All high power solid-state lasers experience some distortion of the laser beam due to temperature and stress-induced changes in the refractive index of the lasing material. In the case of cylindrical geometry lasers, the non-uniform temperature distribution is radially parabolic, resulting in a thermal lensing of the beam. Although a fixed focal length spherical optic can correct this aberration at one operating point, the degree of thermal lensing generally varies in proportion to the level of optical pumping, or heat dissipated. Therefore, a variable powered optic is sometimes necessary to avoid mode instabilities which can result in poor mode/gain overlap and intra-resonator focusing of the beam which can damage optics.
In long, thin solid-state gain elements, like rods, temperature dependent refractive index is the primary aberrating mechanism. However, in very thin gain elements, like disks, thermal bending of the lasing medium due to stress buildup is predominant—yet is still largely a parabolic wave-front distortion in nature. This effect is compounded when multiple rods or disks are used serially in the resonator. A variable power optical element is therefore used for high power solid-state lasers and amplifiers to correct thermal focus aberrations. Commercial-off-the-shelf (COTS) devices are not available to provide this correction.
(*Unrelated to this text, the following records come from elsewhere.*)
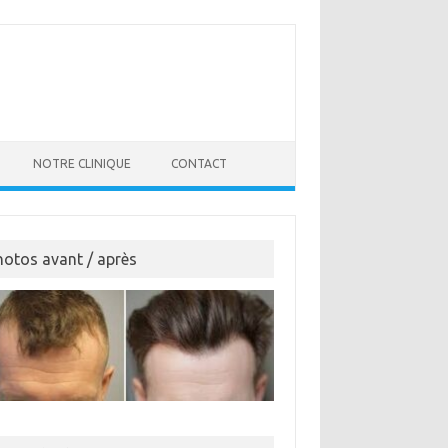
NOTRE CLINIQUE
CONTACT
hotos avant / après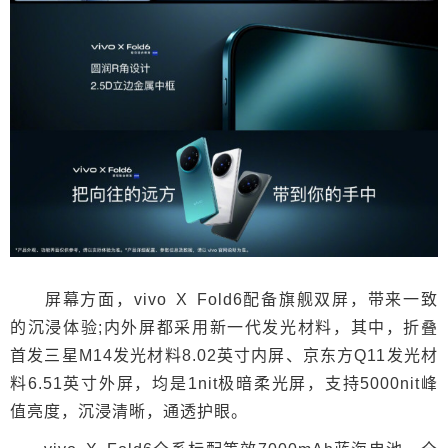
屏幕方面，vivo X Fold6配备旗舰双屏，带来一致
的沉浸体验;内外屏都采用新一代发光材料，其中，折叠
首发三星M14发光材料8.02英寸内屏、京东方Q11发光材
料6.51英寸外屏，均是1nit极暗柔光屏，支持5000nit峰
值亮度，沉浸清晰，通透护眼。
Traditional adaptive optics may use a large area to achieve amplitude correction. This may involve the incorporation of beam expanders and telescopes into the beam train, which can greatly complicate problems and increase costs. Conventional bimorph mirrors may not operate with high wave-front quality at the flux levels required. Other approaches to wave-front correction and high power beams may employ active cooling or other heat removal methods, which can also add complexity and increase costs.
As a result, there is a need for focus correction of solid state lasers under varying thermal and power operating conditions.